Exercise prompt
Count the lines below that contain the word "KiCad" and give only that number.

Records shown
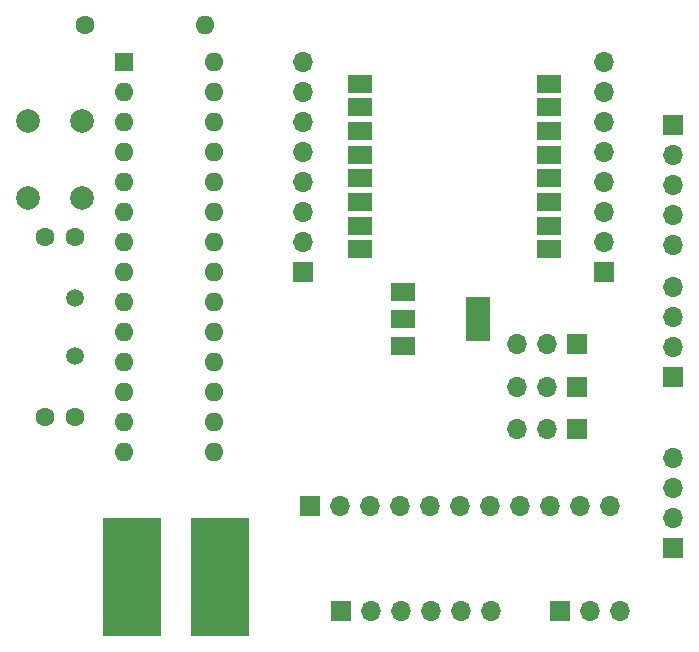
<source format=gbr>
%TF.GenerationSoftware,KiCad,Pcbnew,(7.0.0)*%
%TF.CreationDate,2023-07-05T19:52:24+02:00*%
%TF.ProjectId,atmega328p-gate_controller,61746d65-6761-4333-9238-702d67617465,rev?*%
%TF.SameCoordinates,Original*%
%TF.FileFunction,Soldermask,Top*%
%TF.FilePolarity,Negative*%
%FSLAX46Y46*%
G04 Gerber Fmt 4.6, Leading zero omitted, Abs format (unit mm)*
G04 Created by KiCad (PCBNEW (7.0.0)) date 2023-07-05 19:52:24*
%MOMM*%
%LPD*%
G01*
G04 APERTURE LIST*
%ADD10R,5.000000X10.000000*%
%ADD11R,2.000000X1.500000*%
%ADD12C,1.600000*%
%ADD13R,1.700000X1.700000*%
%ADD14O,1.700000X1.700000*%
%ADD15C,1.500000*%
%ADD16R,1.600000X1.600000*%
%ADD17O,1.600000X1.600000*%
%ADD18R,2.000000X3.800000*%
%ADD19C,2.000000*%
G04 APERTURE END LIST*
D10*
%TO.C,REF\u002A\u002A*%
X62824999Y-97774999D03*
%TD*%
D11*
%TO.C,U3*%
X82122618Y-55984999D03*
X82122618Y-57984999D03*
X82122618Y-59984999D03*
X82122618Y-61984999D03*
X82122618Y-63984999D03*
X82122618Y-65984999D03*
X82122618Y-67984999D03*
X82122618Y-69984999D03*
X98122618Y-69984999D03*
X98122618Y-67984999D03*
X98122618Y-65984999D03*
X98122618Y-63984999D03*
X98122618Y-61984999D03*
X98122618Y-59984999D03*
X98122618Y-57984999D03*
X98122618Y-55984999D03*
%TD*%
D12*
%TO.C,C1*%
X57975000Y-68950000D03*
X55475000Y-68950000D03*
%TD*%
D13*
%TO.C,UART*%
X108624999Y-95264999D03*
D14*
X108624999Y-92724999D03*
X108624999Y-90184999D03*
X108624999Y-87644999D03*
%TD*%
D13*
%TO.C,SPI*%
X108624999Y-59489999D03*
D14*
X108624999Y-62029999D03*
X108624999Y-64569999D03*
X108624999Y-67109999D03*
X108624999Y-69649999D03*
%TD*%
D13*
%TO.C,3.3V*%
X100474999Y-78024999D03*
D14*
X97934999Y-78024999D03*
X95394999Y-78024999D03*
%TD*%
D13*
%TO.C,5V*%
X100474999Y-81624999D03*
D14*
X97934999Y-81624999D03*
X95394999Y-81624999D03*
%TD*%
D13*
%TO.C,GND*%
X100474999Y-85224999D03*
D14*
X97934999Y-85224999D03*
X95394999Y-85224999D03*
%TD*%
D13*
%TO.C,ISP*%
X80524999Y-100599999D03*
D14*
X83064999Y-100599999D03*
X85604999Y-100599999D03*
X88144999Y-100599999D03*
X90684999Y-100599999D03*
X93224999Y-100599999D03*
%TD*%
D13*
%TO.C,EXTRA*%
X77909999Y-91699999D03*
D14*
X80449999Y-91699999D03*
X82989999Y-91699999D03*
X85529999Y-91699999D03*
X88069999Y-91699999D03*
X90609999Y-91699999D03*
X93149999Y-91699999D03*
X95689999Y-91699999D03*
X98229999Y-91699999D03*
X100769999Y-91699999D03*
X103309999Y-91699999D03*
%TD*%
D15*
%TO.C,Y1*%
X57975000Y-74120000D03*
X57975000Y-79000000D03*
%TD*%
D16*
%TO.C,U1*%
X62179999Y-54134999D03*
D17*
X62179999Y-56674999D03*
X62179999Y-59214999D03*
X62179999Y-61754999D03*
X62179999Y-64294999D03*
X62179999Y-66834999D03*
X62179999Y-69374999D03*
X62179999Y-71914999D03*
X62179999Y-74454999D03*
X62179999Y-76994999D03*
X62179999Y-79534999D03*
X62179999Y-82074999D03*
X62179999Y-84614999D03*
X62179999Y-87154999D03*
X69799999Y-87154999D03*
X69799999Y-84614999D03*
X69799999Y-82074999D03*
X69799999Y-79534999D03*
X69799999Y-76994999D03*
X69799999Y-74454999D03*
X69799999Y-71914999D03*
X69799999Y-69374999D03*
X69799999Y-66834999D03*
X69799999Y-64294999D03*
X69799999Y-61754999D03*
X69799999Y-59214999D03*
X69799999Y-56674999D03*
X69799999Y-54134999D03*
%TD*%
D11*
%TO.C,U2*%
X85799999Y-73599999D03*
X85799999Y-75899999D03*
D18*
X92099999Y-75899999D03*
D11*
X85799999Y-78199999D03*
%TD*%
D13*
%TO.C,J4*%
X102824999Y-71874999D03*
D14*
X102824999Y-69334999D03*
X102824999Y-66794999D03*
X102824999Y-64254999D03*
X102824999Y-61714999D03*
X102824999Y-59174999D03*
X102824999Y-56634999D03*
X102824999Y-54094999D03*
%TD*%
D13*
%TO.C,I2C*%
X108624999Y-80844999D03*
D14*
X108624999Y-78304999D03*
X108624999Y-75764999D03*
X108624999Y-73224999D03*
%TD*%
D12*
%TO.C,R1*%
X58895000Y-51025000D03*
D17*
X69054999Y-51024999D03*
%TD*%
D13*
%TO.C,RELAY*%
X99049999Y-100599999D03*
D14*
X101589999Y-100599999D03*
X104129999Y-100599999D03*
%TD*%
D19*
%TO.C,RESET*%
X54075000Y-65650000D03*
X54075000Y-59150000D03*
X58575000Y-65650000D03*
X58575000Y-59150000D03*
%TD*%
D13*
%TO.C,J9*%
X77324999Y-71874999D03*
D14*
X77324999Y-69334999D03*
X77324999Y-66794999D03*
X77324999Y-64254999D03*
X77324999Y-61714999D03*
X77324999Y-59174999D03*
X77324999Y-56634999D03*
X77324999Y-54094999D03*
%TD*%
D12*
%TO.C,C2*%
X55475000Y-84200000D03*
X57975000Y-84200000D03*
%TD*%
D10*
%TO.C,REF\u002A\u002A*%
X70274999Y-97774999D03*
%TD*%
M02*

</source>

Answer space
2